To decrease the chance of your child developing an infection, make sure to follow the surgery team's bathing instructions as well.
Review our list of what to pack for the hospital.
For the recovery period, we recommend stocking up on mild, easily digestible foods and drinks that your child likes.
What to expect the day of surgery
You need to arrive at the hospital an hour or two before the surgery's scheduled start time to allow for the registration process and surgery preparation. The Pre-Surgery Clinic or surgeon's office will let you know when to arrive.
When you get to the hospital, please let our staff know if you need an interpreter during your visit.
During the surgery, you can wait in the Children's Surgical Waiting Area, or, if your child was already hospitalized, you can wait in your child's hospital room. The surgeon will contact you as soon as the surgery is done.
San Francisco Children's Surgical Waiting Area (1975 Fourth St., Second floor, 415-476-0343)
Oakland Children's Surgical Waiting Area (747 52nd Street, Third floor)
The anesthesiologist will help your child go to sleep in either the operating room or an induction room (a nearby room in which anesthesia is started).
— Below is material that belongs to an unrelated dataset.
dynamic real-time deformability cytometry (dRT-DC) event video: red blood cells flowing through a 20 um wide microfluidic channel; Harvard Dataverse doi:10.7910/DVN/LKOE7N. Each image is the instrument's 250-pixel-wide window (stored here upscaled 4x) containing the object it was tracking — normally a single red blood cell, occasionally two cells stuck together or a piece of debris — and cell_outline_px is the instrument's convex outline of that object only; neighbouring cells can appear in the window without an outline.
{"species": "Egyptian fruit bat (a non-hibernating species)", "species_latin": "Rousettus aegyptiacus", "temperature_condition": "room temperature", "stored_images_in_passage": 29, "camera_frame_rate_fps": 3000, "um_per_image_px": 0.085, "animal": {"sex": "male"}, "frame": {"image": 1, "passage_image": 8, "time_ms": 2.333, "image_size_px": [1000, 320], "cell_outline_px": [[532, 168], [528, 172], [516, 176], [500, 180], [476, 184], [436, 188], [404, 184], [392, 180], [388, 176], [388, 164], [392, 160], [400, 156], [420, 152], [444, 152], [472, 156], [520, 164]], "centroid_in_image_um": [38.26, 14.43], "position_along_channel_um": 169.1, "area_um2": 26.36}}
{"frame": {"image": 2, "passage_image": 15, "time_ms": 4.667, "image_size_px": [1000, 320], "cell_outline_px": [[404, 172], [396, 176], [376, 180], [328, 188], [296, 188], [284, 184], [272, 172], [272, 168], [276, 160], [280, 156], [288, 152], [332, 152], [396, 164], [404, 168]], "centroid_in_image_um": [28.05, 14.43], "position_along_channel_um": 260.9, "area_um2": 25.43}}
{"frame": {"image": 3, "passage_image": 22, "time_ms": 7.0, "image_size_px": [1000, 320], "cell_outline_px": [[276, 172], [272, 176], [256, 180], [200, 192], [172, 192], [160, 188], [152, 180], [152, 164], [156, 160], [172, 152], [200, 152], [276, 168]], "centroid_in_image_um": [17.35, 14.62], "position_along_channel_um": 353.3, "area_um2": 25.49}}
In some cases, parents can stay with their child in the induction room.
During surgery, the anesthesiologist will make sure your child doesn't experience pain.
After the operation, your child will be taken to the recovery room, also called the "wake-up room." You may join your child in the recovery room.
Children vary in their reactions following anesthesia. Many children wake up groggy but comfortable. Others wake up crying because they're confused. Our pediatric recovery room nurse will help keep your child as calm and comfortable as possible during this period.
If a hospital stay is needed after surgery, you may accompany your child from the recovery room to the hospital room.
Your child's care team will decide when it's safe to return home. During the discharge process, they'll provide instructions on how to care for your child at home and when to return to the surgeon's office for follow-up appointments. Don't hesitate to ask as many questions as needed; we want you to feel comfortable taking your child home.
We believe that effective pain management is very important both during hospitalization and recovery. We design an individual pain management plan according to each patient's needs, which can include pain medicine and/or non-medicine treatments. Our goal is to achieve a balance. We take into account medication side effects and the need for patients to be alert and able to participate in their treatments. We believe physical activity can promote healing and help pain, but we also recognize that it can be uncomfortable, especially at first.
If your child's doctor writes a prescription for pain medication, it's important to get the prescription filled immediately and use it as directed. Call the surgeon's office if the medication doesn't control your child's pain.
If any questions or concerns arise at home, please call the surgeon's office.
What to expect during recovery
- Right after surgery, your child may experience nausea and vomiting. This is due to the anesthesia and may last 24 hours.
- Your child may be groggy or unsteady, so plan to stay close by. Your child may also be irritable for the rest of the day and night.
- Children may not feel hungry for a few days after surgery. Don't force your child to eat, but encourage drinking fluids – it may help your child feel better sooner.
- When starting to drink fluids after surgery, most children do better if offered beverages they like.
- It's normal for children to have a slightly elevated temperature – 99 to 100 degrees F – for one or two days after anesthesia. However, it's cause for concern if your child has a fever above 100, redness around the surgical wound, bleeding, vomiting or decreased urination. If your child has any of these symptoms, call the surgeon's office.